Problem statement
The required answer is the data below, restated word for word with images omitted.

(Hardware design source files)
----------------------------------------
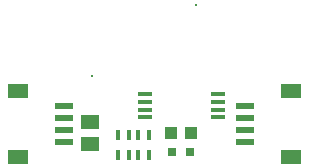
<source format=gbr>
G04 EAGLE Gerber RS-274X export*
G75*
%MOMM*%
%FSLAX34Y34*%
%LPD*%
%INSolderpaste Top*%
%IPPOS*%
%AMOC8*
5,1,8,0,0,1.08239X$1,22.5*%
G01*
%ADD10R,1.500000X1.240000*%
%ADD11R,1.075000X1.000000*%
%ADD12R,0.450000X0.900000*%
%ADD13R,1.550000X0.600000*%
%ADD14R,1.800000X1.200000*%
%ADD15R,0.800000X0.800000*%
%ADD16R,1.200000X0.350000*%
%ADD17R,0.200000X0.200000*%


D10*
X72390Y84430D03*
X72390Y65430D03*
D11*
X158360Y74930D03*
X141360Y74930D03*
D12*
X122220Y56270D03*
X122220Y73270D03*
X113220Y56270D03*
X105220Y56270D03*
X96220Y56270D03*
X96220Y73270D03*
X113220Y73270D03*
X105220Y73270D03*
D13*
X203460Y77550D03*
X203460Y87550D03*
X203460Y67550D03*
X203460Y97550D03*
D14*
X242460Y54550D03*
X242460Y110550D03*
D13*
X50540Y87550D03*
X50540Y77550D03*
X50540Y97550D03*
X50540Y67550D03*
D14*
X11540Y110550D03*
X11540Y54550D03*
D15*
X157360Y58420D03*
X142360Y58420D03*
D16*
X118860Y107540D03*
X118860Y101040D03*
X118860Y94540D03*
X118860Y88040D03*
X180860Y88040D03*
X180860Y94540D03*
X180860Y101040D03*
X180860Y107540D03*
D17*
X162000Y182930D03*
X74000Y122930D03*
M02*

</source>
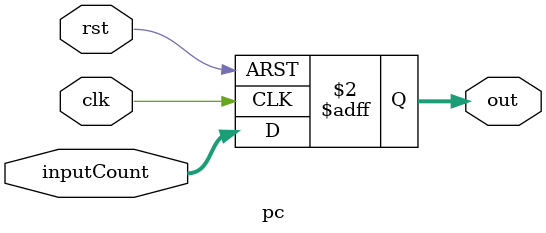
<source format=v>
`timescale 1ns / 1ps
module pc(
    input [7:0] inputCount,
    input clk,
	 input rst,
    output reg [7:0] out
    );
	 
	 always @(posedge clk or posedge rst) begin
		if (rst)
			out <= 8'b00000000;
		else
			out <= inputCount;
	 end

endmodule

</source>
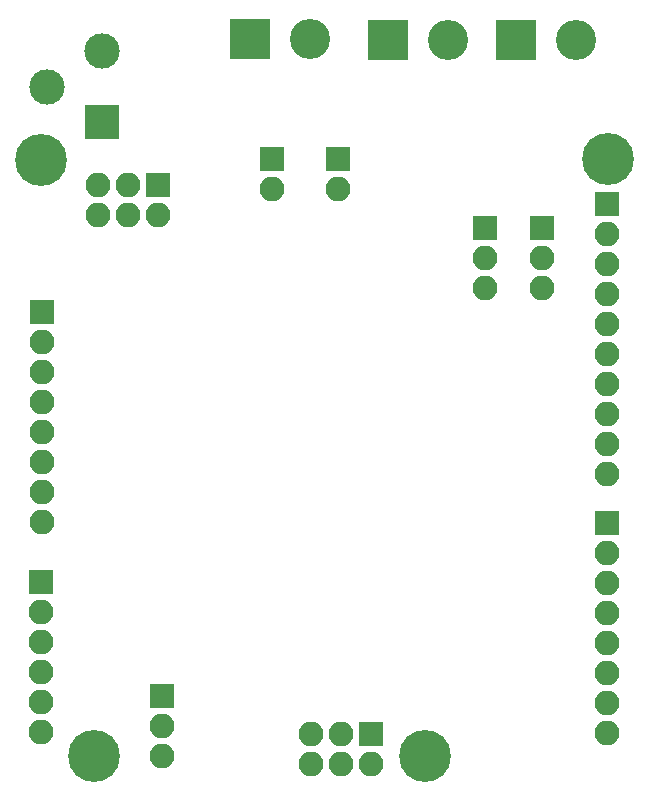
<source format=gbs>
G04 #@! TF.FileFunction,Soldermask,Bot*
%FSLAX46Y46*%
G04 Gerber Fmt 4.6, Leading zero omitted, Abs format (unit mm)*
G04 Created by KiCad (PCBNEW 4.0.7) date 01/29/18 05:57:29*
%MOMM*%
%LPD*%
G01*
G04 APERTURE LIST*
%ADD10C,0.100000*%
%ADD11R,2.100000X2.100000*%
%ADD12O,2.100000X2.100000*%
%ADD13R,3.000000X3.000000*%
%ADD14C,3.000000*%
%ADD15R,3.400000X3.400000*%
%ADD16C,3.400000*%
%ADD17C,4.400000*%
G04 APERTURE END LIST*
D10*
D11*
X142524480Y-124871480D03*
D12*
X142524480Y-127411480D03*
X139984480Y-124871480D03*
X139984480Y-127411480D03*
X137444480Y-124871480D03*
X137444480Y-127411480D03*
D13*
X119788940Y-73086480D03*
D14*
X119788940Y-67086480D03*
X115088940Y-70086480D03*
D11*
X124477780Y-78381860D03*
D12*
X124477780Y-80921860D03*
X121937780Y-78381860D03*
X121937780Y-80921860D03*
X119397780Y-78381860D03*
X119397780Y-80921860D03*
D11*
X114635280Y-112049560D03*
D12*
X114635280Y-114589560D03*
X114635280Y-117129560D03*
X114635280Y-119669560D03*
X114635280Y-122209560D03*
X114635280Y-124749560D03*
D15*
X132298440Y-66083180D03*
D16*
X137378440Y-66083180D03*
D15*
X143972280Y-66131440D03*
D16*
X149052280Y-66131440D03*
D11*
X162532060Y-80050640D03*
D12*
X162532060Y-82590640D03*
X162532060Y-85130640D03*
X162532060Y-87670640D03*
X162532060Y-90210640D03*
X162532060Y-92750640D03*
X162532060Y-95290640D03*
X162532060Y-97830640D03*
X162532060Y-100370640D03*
X162532060Y-102910640D03*
D11*
X162554920Y-107010200D03*
D12*
X162554920Y-109550200D03*
X162554920Y-112090200D03*
X162554920Y-114630200D03*
X162554920Y-117170200D03*
X162554920Y-119710200D03*
X162554920Y-122250200D03*
X162554920Y-124790200D03*
D15*
X154848560Y-66136520D03*
D16*
X159928560Y-66136520D03*
D11*
X156989780Y-82064860D03*
D12*
X156989780Y-84604860D03*
X156989780Y-87144860D03*
D11*
X152163780Y-82064860D03*
D12*
X152163780Y-84604860D03*
X152163780Y-87144860D03*
D17*
X114632740Y-76271120D03*
X119085360Y-126746000D03*
X147093940Y-126756160D03*
D11*
X124858780Y-121688860D03*
D12*
X124858780Y-124228860D03*
X124858780Y-126768860D03*
D11*
X114640360Y-89207340D03*
D12*
X114640360Y-91747340D03*
X114640360Y-94287340D03*
X114640360Y-96827340D03*
X114640360Y-99367340D03*
X114640360Y-101907340D03*
X114640360Y-104447340D03*
X114640360Y-106987340D03*
D17*
X162590480Y-76250800D03*
D11*
X134112000Y-76200000D03*
D12*
X134112000Y-78740000D03*
D11*
X139700000Y-76200000D03*
D12*
X139700000Y-78740000D03*
M02*

</source>
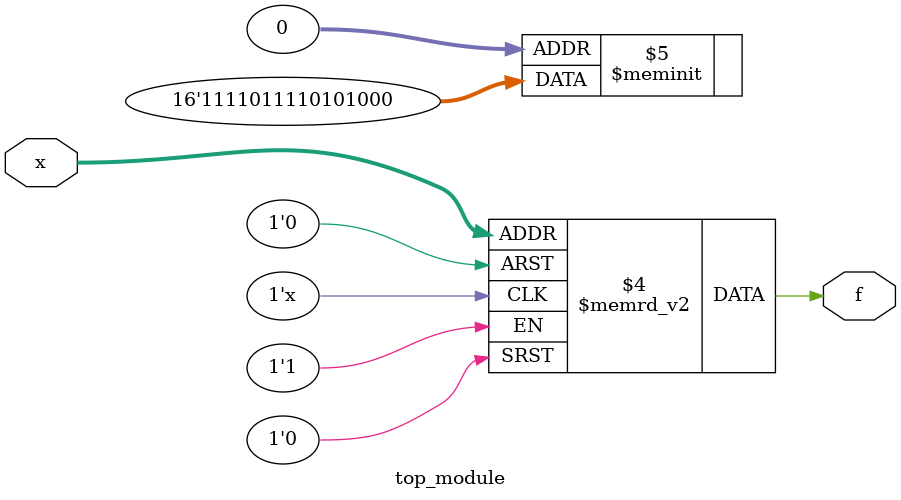
<source format=sv>
module top_module (
	input [4:1] x,
	output logic f
);

	always @(*) begin
		case(x)
			4'b0000: f = 1'b0; // don't-care set to 0
			4'b0001: f = 1'b0;
			4'b0011: f = 1'b1; // don't-care set to 1
			4'b0010: f = 1'b0; // don't-care set to 0
			4'b0100: f = 1'b0;
			4'b0101: f = 1'b1; // don't-care set to 1
			4'b0111: f = 1'b1;
			4'b0110: f = 1'b0;
			4'b1100: f = 1'b1;
			4'b1101: f = 1'b1;
			4'b1111: f = 1'b1; // don't-care set to 1
			4'b1110: f = 1'b1; // don't-care set to 1
			4'b1000: f = 1'b1;
			4'b1001: f = 1'b1;
			4'b1011: f = 1'b0;
			4'b1010: f = 1'b1; // don't-care set to 1
			default: f = 1'b0; // for any undefined states
		endcase
	end

endmodule

</source>
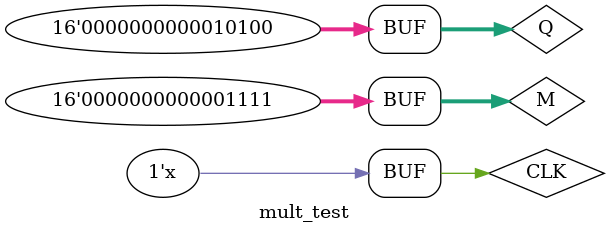
<source format=v>
module mult_test;
	reg [15:0] M,Q;
	wire [31:0] O;
	reg CLK;
	mult m_test(O,M,Q,CLK);
	always
		begin 
		#5 CLK=~CLK;
		end
	initial 
		begin
			CLK=1'b0;
			$monitor("OUTPUT=%d ,MULTIPLICANT=%d ,MULTIPLIER=%d, Clk=%b",O,M,Q,CLK);
			#10 M=12; Q=10;
			#10 M=105; Q=11;
			#10 M=31; Q=5;
			#10 M=10; Q=81;
			#10 M=15; Q=20;
			
		end
endmodule

</source>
----------------------------------------
Solution below
<source format=gbr>
G04 EAGLE Gerber RS-274X export*
G75*
%MOMM*%
%FSLAX34Y34*%
%LPD*%
%INSolderpaste Top*%
%IPPOS*%
%AMOC8*
5,1,8,0,0,1.08239X$1,22.5*%
G01*
%ADD10R,1.500000X1.240000*%
%ADD11R,1.075000X1.000000*%
%ADD12R,0.450000X0.900000*%
%ADD13R,1.550000X0.600000*%
%ADD14R,1.800000X1.200000*%
%ADD15R,0.800000X0.800000*%
%ADD16R,1.200000X0.350000*%
%ADD17R,0.200000X0.200000*%


D10*
X72390Y84430D03*
X72390Y65430D03*
D11*
X158360Y74930D03*
X141360Y74930D03*
D12*
X122220Y56270D03*
X122220Y73270D03*
X113220Y56270D03*
X105220Y56270D03*
X96220Y56270D03*
X96220Y73270D03*
X113220Y73270D03*
X105220Y73270D03*
D13*
X203460Y77550D03*
X203460Y87550D03*
X203460Y67550D03*
X203460Y97550D03*
D14*
X242460Y54550D03*
X242460Y110550D03*
D13*
X50540Y87550D03*
X50540Y77550D03*
X50540Y97550D03*
X50540Y67550D03*
D14*
X11540Y110550D03*
X11540Y54550D03*
D15*
X157360Y58420D03*
X142360Y58420D03*
D16*
X118860Y107540D03*
X118860Y101040D03*
X118860Y94540D03*
X118860Y88040D03*
X180860Y88040D03*
X180860Y94540D03*
X180860Y101040D03*
X180860Y107540D03*
D17*
X162000Y182930D03*
X74000Y122930D03*
M02*

</source>
<source format=v>
`timescale 1ns / 1ps
module pc(
    input [7:0] inputCount,
    input clk,
	 input rst,
    output reg [7:0] out
    );
	 
	 always @(posedge clk or posedge rst) begin
		if (rst)
			out <= 8'b00000000;
		else
			out <= inputCount;
	 end

endmodule

</source>
<source format=gbs>
G04 #@! TF.FileFunction,Soldermask,Bot*
%FSLAX46Y46*%
G04 Gerber Fmt 4.6, Leading zero omitted, Abs format (unit mm)*
G04 Created by KiCad (PCBNEW 4.0.7) date 01/29/18 05:57:29*
%MOMM*%
%LPD*%
G01*
G04 APERTURE LIST*
%ADD10C,0.100000*%
%ADD11R,2.100000X2.100000*%
%ADD12O,2.100000X2.100000*%
%ADD13R,3.000000X3.000000*%
%ADD14C,3.000000*%
%ADD15R,3.400000X3.400000*%
%ADD16C,3.400000*%
%ADD17C,4.400000*%
G04 APERTURE END LIST*
D10*
D11*
X142524480Y-124871480D03*
D12*
X142524480Y-127411480D03*
X139984480Y-124871480D03*
X139984480Y-127411480D03*
X137444480Y-124871480D03*
X137444480Y-127411480D03*
D13*
X119788940Y-73086480D03*
D14*
X119788940Y-67086480D03*
X115088940Y-70086480D03*
D11*
X124477780Y-78381860D03*
D12*
X124477780Y-80921860D03*
X121937780Y-78381860D03*
X121937780Y-80921860D03*
X119397780Y-78381860D03*
X119397780Y-80921860D03*
D11*
X114635280Y-112049560D03*
D12*
X114635280Y-114589560D03*
X114635280Y-117129560D03*
X114635280Y-119669560D03*
X114635280Y-122209560D03*
X114635280Y-124749560D03*
D15*
X132298440Y-66083180D03*
D16*
X137378440Y-66083180D03*
D15*
X143972280Y-66131440D03*
D16*
X149052280Y-66131440D03*
D11*
X162532060Y-80050640D03*
D12*
X162532060Y-82590640D03*
X162532060Y-85130640D03*
X162532060Y-87670640D03*
X162532060Y-90210640D03*
X162532060Y-92750640D03*
X162532060Y-95290640D03*
X162532060Y-97830640D03*
X162532060Y-100370640D03*
X162532060Y-102910640D03*
D11*
X162554920Y-107010200D03*
D12*
X162554920Y-109550200D03*
X162554920Y-112090200D03*
X162554920Y-114630200D03*
X162554920Y-117170200D03*
X162554920Y-119710200D03*
X162554920Y-122250200D03*
X162554920Y-124790200D03*
D15*
X154848560Y-66136520D03*
D16*
X159928560Y-66136520D03*
D11*
X156989780Y-82064860D03*
D12*
X156989780Y-84604860D03*
X156989780Y-87144860D03*
D11*
X152163780Y-82064860D03*
D12*
X152163780Y-84604860D03*
X152163780Y-87144860D03*
D17*
X114632740Y-76271120D03*
X119085360Y-126746000D03*
X147093940Y-126756160D03*
D11*
X124858780Y-121688860D03*
D12*
X124858780Y-124228860D03*
X124858780Y-126768860D03*
D11*
X114640360Y-89207340D03*
D12*
X114640360Y-91747340D03*
X114640360Y-94287340D03*
X114640360Y-96827340D03*
X114640360Y-99367340D03*
X114640360Y-101907340D03*
X114640360Y-104447340D03*
X114640360Y-106987340D03*
D17*
X162590480Y-76250800D03*
D11*
X134112000Y-76200000D03*
D12*
X134112000Y-78740000D03*
D11*
X139700000Y-76200000D03*
D12*
X139700000Y-78740000D03*
M02*

</source>
<source format=sv>
module top_module (
	input [4:1] x,
	output logic f
);

	always @(*) begin
		case(x)
			4'b0000: f = 1'b0; // don't-care set to 0
			4'b0001: f = 1'b0;
			4'b0011: f = 1'b1; // don't-care set to 1
			4'b0010: f = 1'b0; // don't-care set to 0
			4'b0100: f = 1'b0;
			4'b0101: f = 1'b1; // don't-care set to 1
			4'b0111: f = 1'b1;
			4'b0110: f = 1'b0;
			4'b1100: f = 1'b1;
			4'b1101: f = 1'b1;
			4'b1111: f = 1'b1; // don't-care set to 1
			4'b1110: f = 1'b1; // don't-care set to 1
			4'b1000: f = 1'b1;
			4'b1001: f = 1'b1;
			4'b1011: f = 1'b0;
			4'b1010: f = 1'b1; // don't-care set to 1
			default: f = 1'b0; // for any undefined states
		endcase
	end

endmodule

</source>
<source format=v>
module mult_test;
	reg [15:0] M,Q;
	wire [31:0] O;
	reg CLK;
	mult m_test(O,M,Q,CLK);
	always
		begin 
		#5 CLK=~CLK;
		end
	initial 
		begin
			CLK=1'b0;
			$monitor("OUTPUT=%d ,MULTIPLICANT=%d ,MULTIPLIER=%d, Clk=%b",O,M,Q,CLK);
			#10 M=12; Q=10;
			#10 M=105; Q=11;
			#10 M=31; Q=5;
			#10 M=10; Q=81;
			#10 M=15; Q=20;
			
		end
endmodule

</source>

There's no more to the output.